Google DeepMind’s Frontier Safety Framework. Google DeepMind published its Frontier Safety Framework in May 2024 with subsequent updates. The framework covers similar territory to Anthropic’s RSP and OpenAI’s Preparedness Framework with Google-specific structure and capability-level definitions. The framework’s implementation has been progressive through 2024–2025.
The voluntary commitments — Bletchley/Seoul. The 2024 Seoul AI Safety Summit produced the Frontier AI Safety Commitments — voluntary commitments by sixteen frontier AI firms covering: publication of frontier safety policies; explicit risk thresholds; deployment-decision processes; transparency about implementation; ongoing engagement with the safety community. The commitments are voluntary but substantive; compliance is monitored through firms’ own publications and external evaluation. The 2025–2026 trajectory has produced uneven implementation — some firms have published substantive frameworks and demonstrated implementation; others have produced thinner frameworks or implementation that observers have characterised as inadequate.
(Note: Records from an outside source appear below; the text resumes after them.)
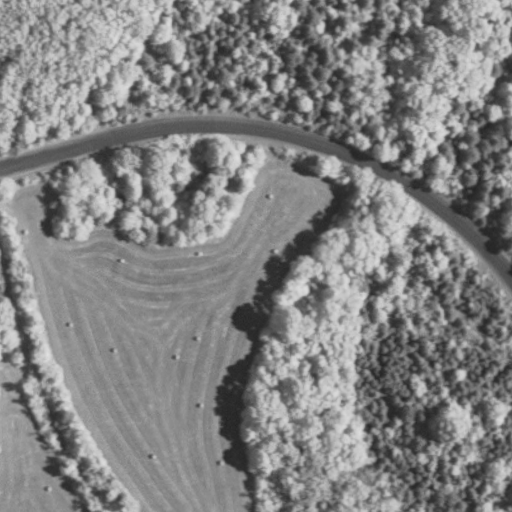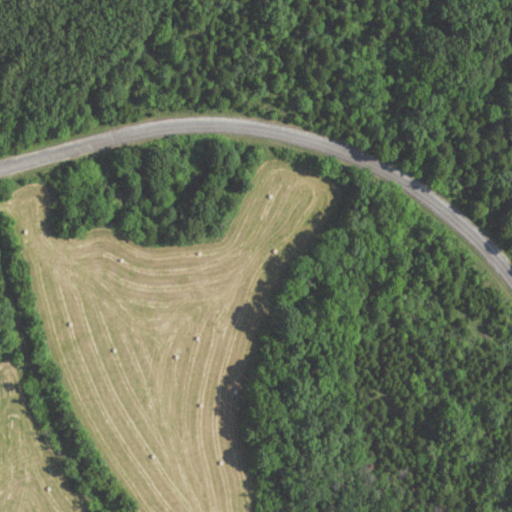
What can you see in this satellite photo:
road: (277, 132)
road: (42, 388)
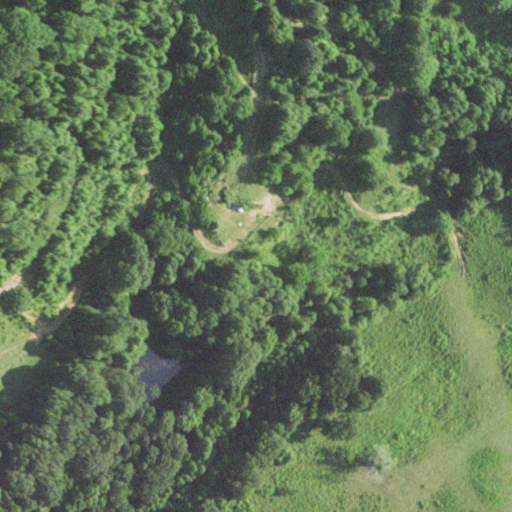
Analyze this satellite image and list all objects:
road: (123, 48)
road: (385, 70)
road: (402, 212)
road: (208, 244)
The interpretability research. A specific dimension of frontier-model governance is interpretability research — work aimed at understanding what large models actually do internally. The mechanistic interpretability literature has grown substantially through 2022–2026. Major research programs at Anthropic (the dictionary-learning work; the recent Claude interpretability publications), OpenAI (specific interpretability publications), Google DeepMind, the broader academic community (the Mechanistic Interpretability Workshop tradition), and specific independent organisations (Apollo Research; ARC; the broader field) have produced substantial methodological progress. The 2026 state of the field is that interpretability has improved substantially but is not yet at a level that supports comprehensive auditing of frontier models.
The broader question of whether frontier-model governance frameworks are adequate is contested. Proponents argue that the frameworks represent substantial progress and continue to mature. Critics argue that the frameworks are voluntary, lack independent verification, and may not adequately address the most-significant risks. The 2026–2030 trajectory will substantially shape how this contest evolves; specific incidents (frontier-model deployment failures producing significant harm; or counter-examples of frameworks successfully averting harms) will inform the debate.
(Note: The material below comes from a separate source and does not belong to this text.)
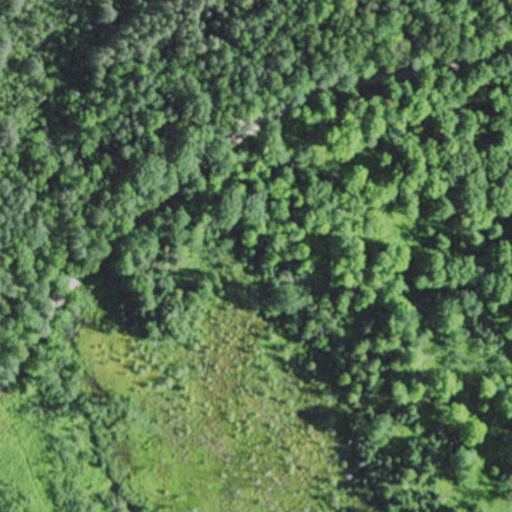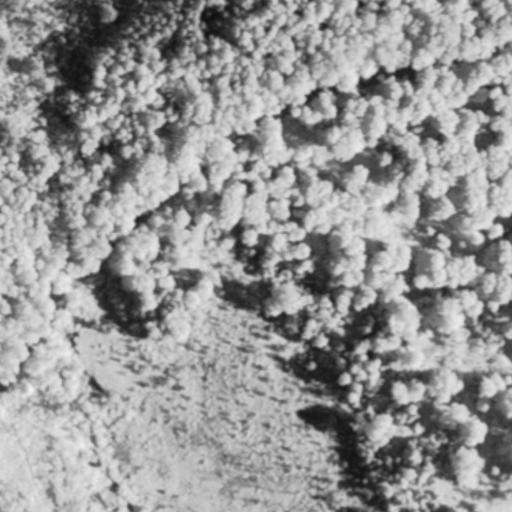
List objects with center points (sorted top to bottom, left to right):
road: (217, 155)
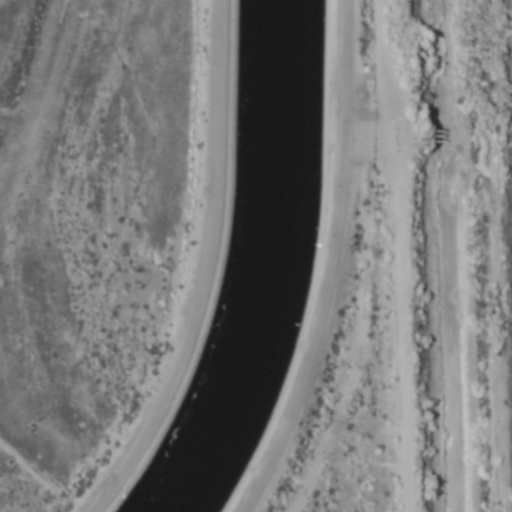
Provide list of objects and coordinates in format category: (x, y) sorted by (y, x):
road: (331, 265)
road: (202, 270)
14.11 Sector-specific governance
Beyond horizontal AI governance, sector-specific frameworks impose specific requirements for AI applications in regulated industries. The frameworks are typically more detailed than horizontal frameworks within their specific scope, and they produce distinct compliance requirements that overlay the horizontal frameworks.
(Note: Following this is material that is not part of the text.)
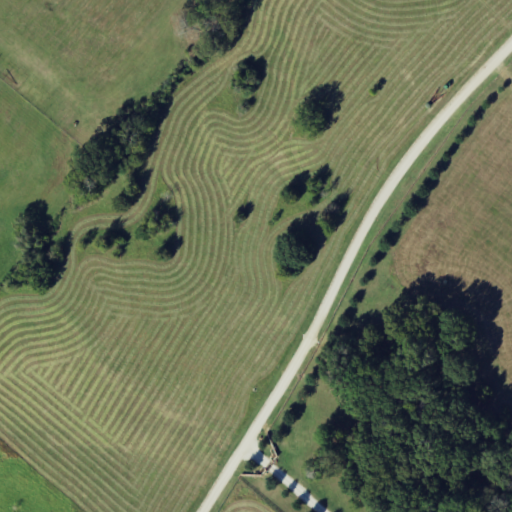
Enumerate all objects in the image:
road: (343, 268)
Healthcare and medical AI. Section 7.7 covered the medical-AI regulatory framework in detail: FDA AI/ML SaMD (US); EU MDR and IVDR; TGA (Australia); MDA (Malaysia). The 2024–2026 trajectory has produced substantial maturation in each jurisdiction. The FDA’s PCCP (Predetermined Change Control Plans) framework for continuously-learning systems has begun to produce clearances. The EU’s MDR/IVDR have been progressively implementing. The TGA’s 2024 update of AI-medical-device guidance extended the Australian framework. Sector-specific governance for healthcare AI is substantially more mature than for most other sectors; the deployment patterns reflect this maturation.
Financial services. Chapter 6 covered the financial-services regulatory framework. The 2024–2026 trajectory has produced specific AI-focused regulatory developments: the Federal Reserve’s 2024 Supervisory Letter on AI use; the OCC’s parallel guidance; the FCA’s 2024 AI Update including the AI Live Tests; ASIC’s AI guidance for Australian financial services; Bank Negara Malaysia’s continued elaboration of AI governance for Malaysian financial services. The financial-services AI regulatory framework is among the most-detailed sector-specific frameworks; the cumulative compliance burden is substantial but the operational discipline matches the sector’s broader operational requirements.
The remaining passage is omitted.